** Text passage **
..........

In another small hint of the changed dynamic, the most recent "What’s New" update on Interior’s reorganization webpage was posted last November, when Zinke still held office and Bernhardt was his deputy.

Bernhardt formally succeeded Zinke on April 11, well after the Trump administration had prepared its $12.6 billion Interior budget proposal.

Interior’s reorganization plan calls for 12 consolidated regions in which different bureaus could communicate more directly and share certain functions like procurement and IT support.

While stoutly defending the plan’s core notion of consolidating Interior bureau functions into fewer regions, Bernhardt this month effectively repudiated Zinke’s military-inspired concept of establishing a "unified regional commander" with a staff and authority over bureaus.

"I have serious questions about the utility of that," Bernhardt told members of the House Interior and Environment Appropriations Subcommittee.

Bernhardt drove the nail home on May 15, when he told the House Natural Resources Committee he was "not sold" on Zinke’s unified regional commander idea. Reading between the lines, "serious questions" and "not sold" add up to DOA (Greenwire, May 15).

In the two years since Zinke first touted his broad Interior reorganization vision as part of "planning for the next 100 years," a campaign in which he summoned Interior employees to "have the same courage" as President Theodore Roosevelt, political and bureaucratic realities have moderated other elements, as well.

Earlier regional lines have been redrawn. Under Western governors’ pressure, Bureau of Land Management state director positions have remained intact. And, publicly and privately, Bernhardt has lessened expectations.

"I can tell you based on our previous conversation, his vision is not nearly as comprehensive a restructuring as the former secretary," Sen. Lisa Murkowski (R-Alaska) told reporters this week.

Reorganization: Always a hard sell

None of this is surprising, given the history of other reorganization campaigns.

"At Interior, we have begun to make sweeping institutional and policy changes to end what I see as the domination of the department by mining, oil and other special interests," then-Interior Secretary Cecil Andrus said in a speech to the National Wildlife Federation in early 1977.

Andrus, who helmed Interior during the Carter administration, vowed to overhaul the agency and "centralize" policymaking.

"We intend and have begun to break up the little fiefdoms which have divided Interior for years. For too long each of the interests — grazing, mining, timber and so forth — has had its own domain," Andrus said. "The place was like a centipede with each little pair of feet scuttling off in its own direction. That is going to change."

..........

** Dataset content **
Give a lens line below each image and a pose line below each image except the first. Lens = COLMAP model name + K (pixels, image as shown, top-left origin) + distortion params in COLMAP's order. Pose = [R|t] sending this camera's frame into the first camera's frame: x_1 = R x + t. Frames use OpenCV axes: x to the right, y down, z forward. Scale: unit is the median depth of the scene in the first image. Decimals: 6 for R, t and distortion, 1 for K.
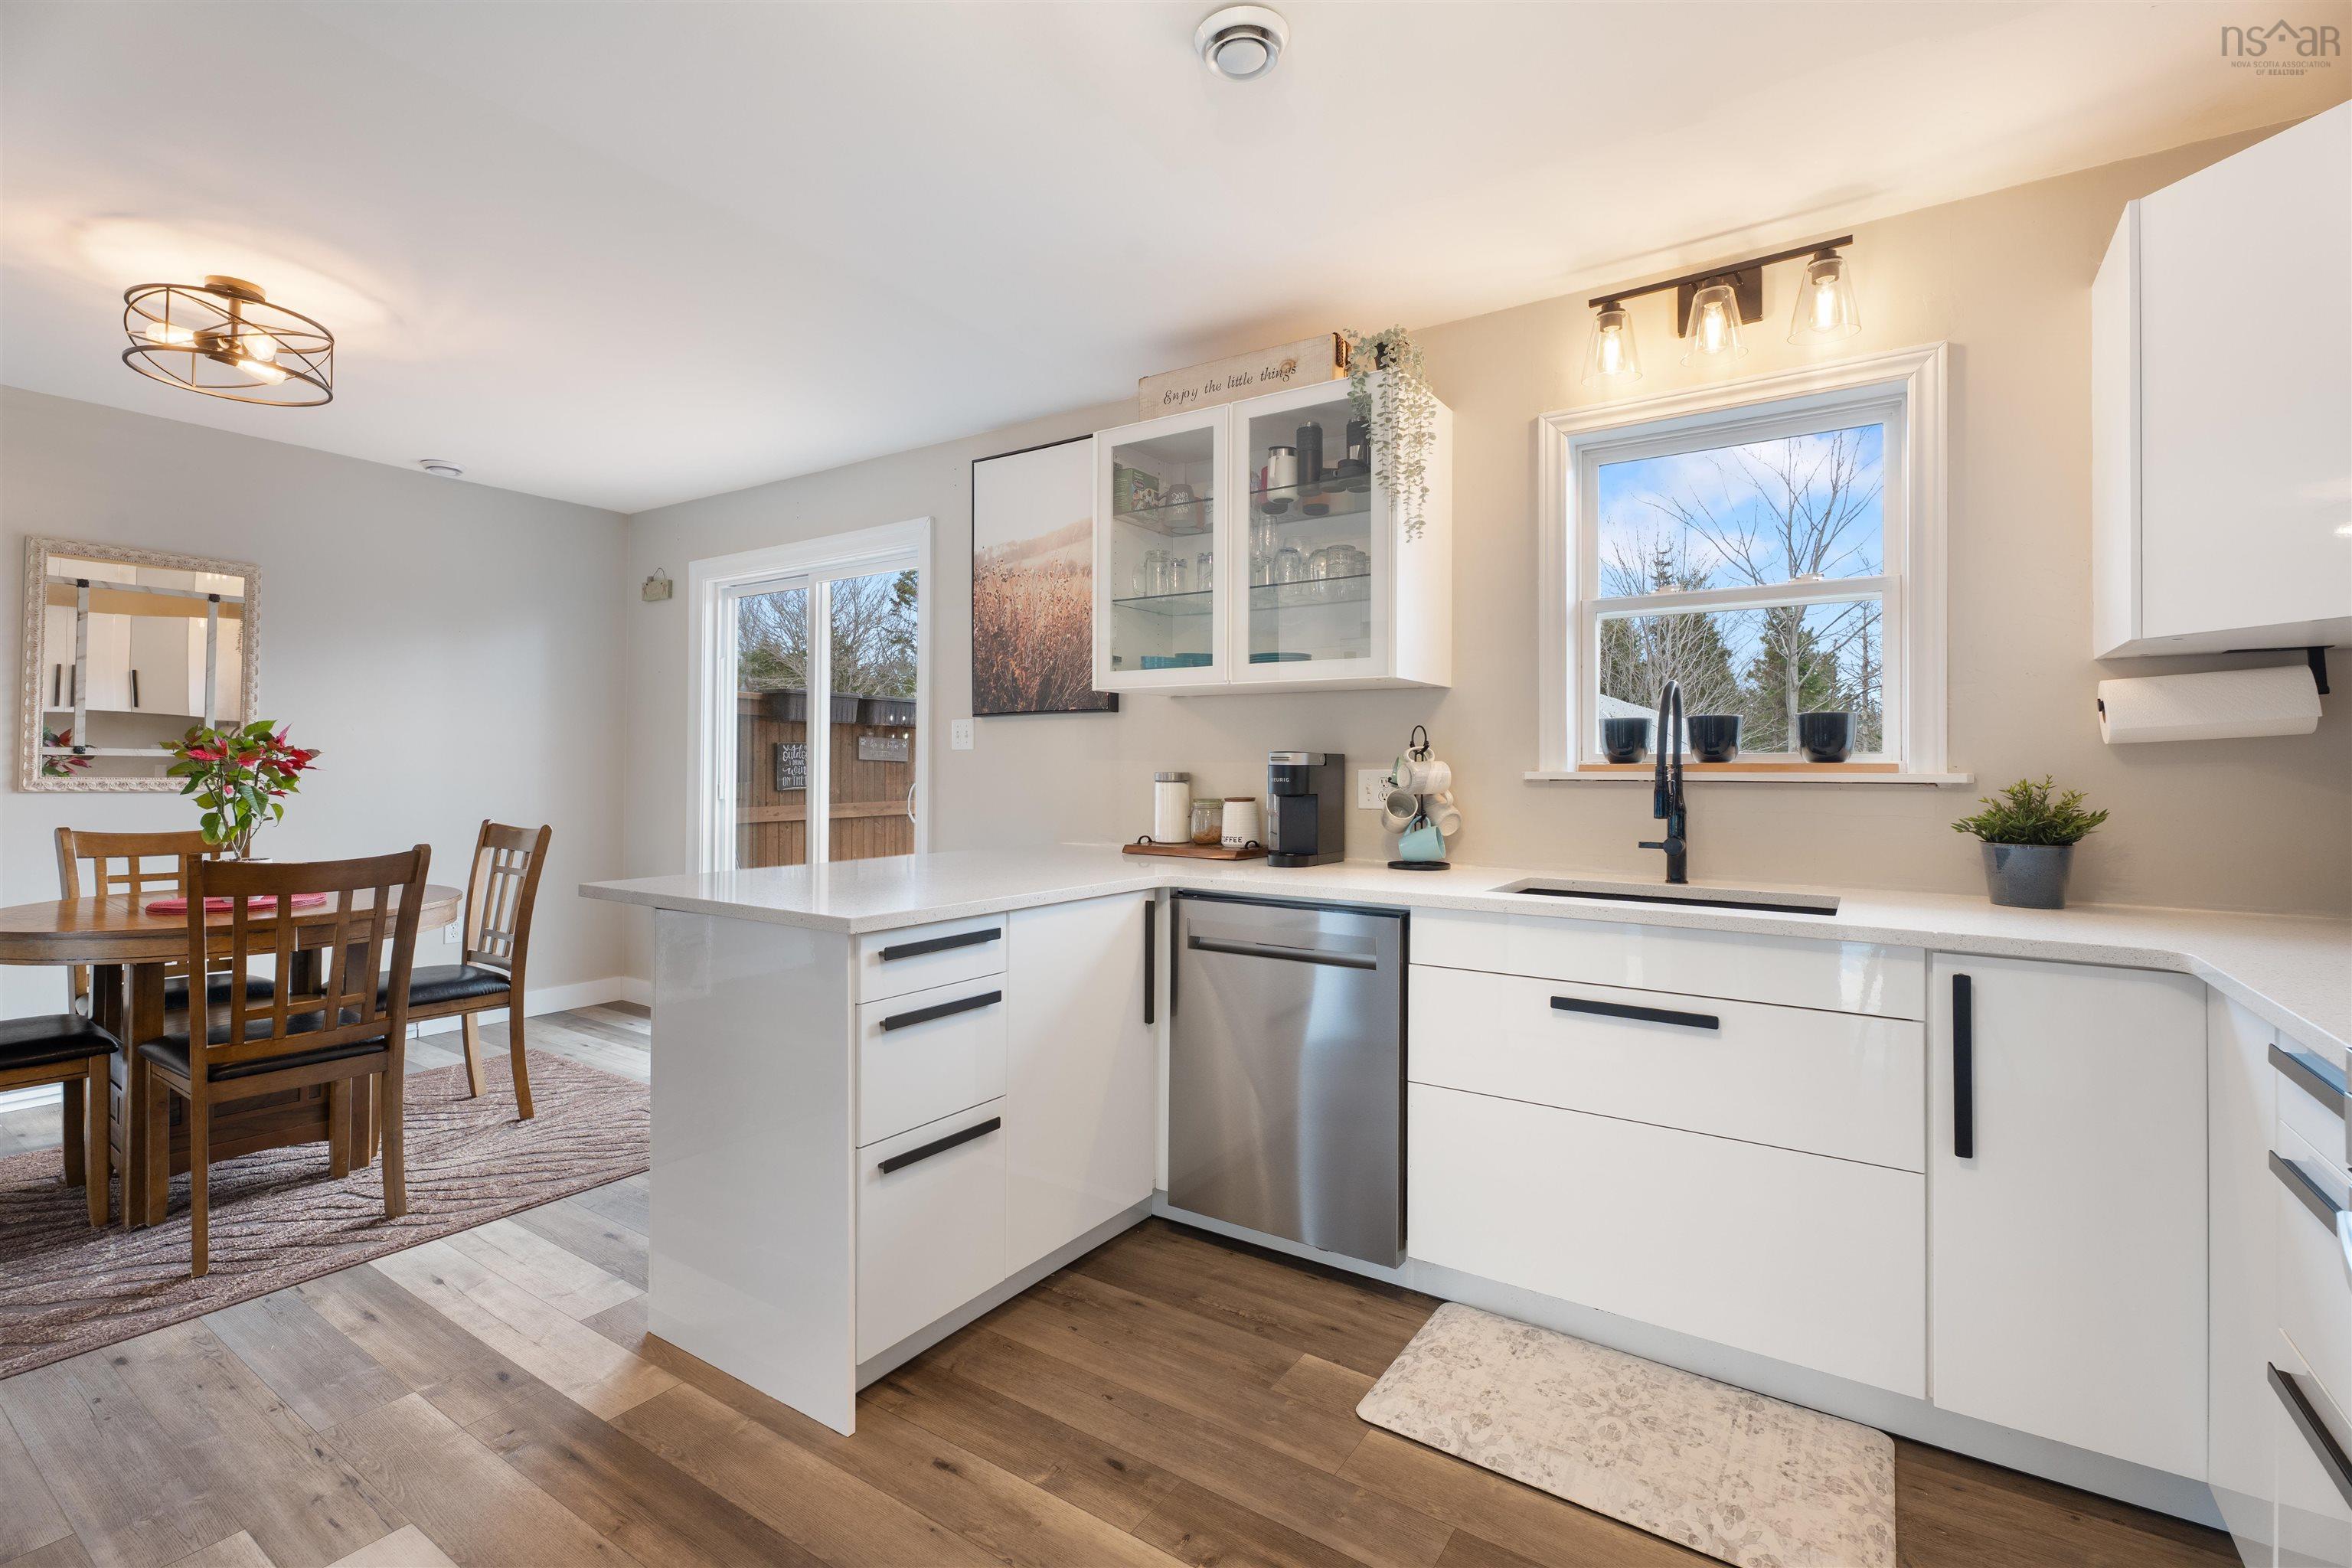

..........

** Exercise objective **
After the text and the lines, copy the part of the Interior reorganization article starting with "Interior’s reorganization plan" and going on through "and IT support.".

** Answer box **
Interior’s reorganization plan calls for 12 consolidated regions in which different bureaus could communicate more directly and share certain functions like procurement and IT support.